Creative Marketing Design

The marketing legacy of Sir Terence Conran: a creative adept at commercialisation

By Nick Vaus, Partner and Creative Director

September 16, 2020 | 5 min read

Nick Vaus, partner and creative director at Free The Birds, pays tribute to Habitat and Design Museum founder Terence Conran — "a creative adept at commercialising his own creativity" — who passed away last week. He also explores the designer's marketing legacy and asks if we'll see a visionary of his ilk again.

Sir Terence Conran’s legacy is huge. And not just in design

Sir Terence Conran’s legacy is huge. And not just in design / The Conran Shop

Designer. Philanthropist. Businessman. Visionary. Revered by generations of designers from Mary Quant to Johnny Ive and Tom Dixon, Sir Terence Conran’s legacy is huge. And not just in design. His marketing legacy impacts across the way we live, shop, and eat, and extends from championing human-led design to revolutionising the role it plays in our everyday lives.

A fundamental principle of his throughout his life was to look for ways to make life better for everyone.

From launch, Habitat products fused utility and style – appealing through functionality and aesthetics – and also great design and affordability. In this way, he democratised design decades before Ikea by offering well-designed goods to ordinary people – a holistic approach which he then applied to restaurant dining.
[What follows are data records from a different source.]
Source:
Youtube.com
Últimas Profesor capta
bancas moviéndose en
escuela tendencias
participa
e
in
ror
A designer to his core, he was a planner – fascinated by people, human behaviour and how over time it shifted and evolved. As an early advocate of the importance of the total experience (not just the functionality) of the products he designed, he was a brand strategist, too.
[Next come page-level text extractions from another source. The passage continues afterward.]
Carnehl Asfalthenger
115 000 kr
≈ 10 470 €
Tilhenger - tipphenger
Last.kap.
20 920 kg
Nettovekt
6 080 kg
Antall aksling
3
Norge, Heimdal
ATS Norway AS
With Habitat – and then, later, The Conran Shop – he revolutionised the department store, banishing old-style stuffiness to create retail experience.

In these environments, care and attention was paid not just to stocking well-designed products but presenting them within an array of aspirational and inspiring contexts. He was also a retail revolutionary in terms of multichannel retail – an earlier pioneer of which was Next.
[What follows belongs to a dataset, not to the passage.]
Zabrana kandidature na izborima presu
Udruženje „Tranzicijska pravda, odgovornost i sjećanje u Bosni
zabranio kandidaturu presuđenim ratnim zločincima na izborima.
The empire he built was the living embodiment of what can be achieved when creativity and passion are embedded in the DNA. He wasn’t a businessman who outsourced the creativity on which his businesses were built, but a creative adept at commercialising his own creativity with the self-discipline to focus only on the aspects of life (design, eating, the home) that he cared most passionately about.

Throughout, he was true to himself – another powerful inspiration for anyone involved in any aspect of marketing. As was his restlessness and refusal to stand still. In retail, especially, his creations kept pace with changing tastes and wants and needs and shifted with the times when needed.

“I have always believed that most people crave simplicity, and don’t want to live in complex, overly designed homes,” Sir Terence said in an interview just this summer, to promote the new edition of one of his classic books, Plain Simple Useful: The Essence of Conran Style. “That theme runs throughout my book, and is more important now than even in these quite demented times we live in.”

(In the same interview, “a good designer of plain, simple and sometimes beautiful products” was his response when asked what he hoped his legacy would be, by the way.)

Stephen Bayley, in his obituary for The Guardian, described Sir Terence Conran as having done “more than anyone to enhance material life in Britain during the second half of the 20th century”. And who can disagree? Which begs an important question.

In current times of anxiety – and with the upheavals brought about by the Covid-19 crisis, especially –who will be the next visionary, and where will they come from?

As we adapt to living in a Covid world (and, hopefully, move towards the world beyond once the current crisis has passed), the need for a next generation figure who, like Sir Terence, will be a brilliant source of ideas, innovation and design – in products and all things related, in everyday human experience, and also in business – will become ever more pressing.

Considering the difficult times into which this summer’s latest crop of creative graduates will emerge, however, the immediate challenges will inevitably be great.

Yet in this, too, I draw comfort and inspiration from the Conran legacy. For Sir Terence Conran started out in the earliest, grimmest years of post-war Britain – a landscape he was instrumental in redesigning.

Good reason then, I think, to live in hope.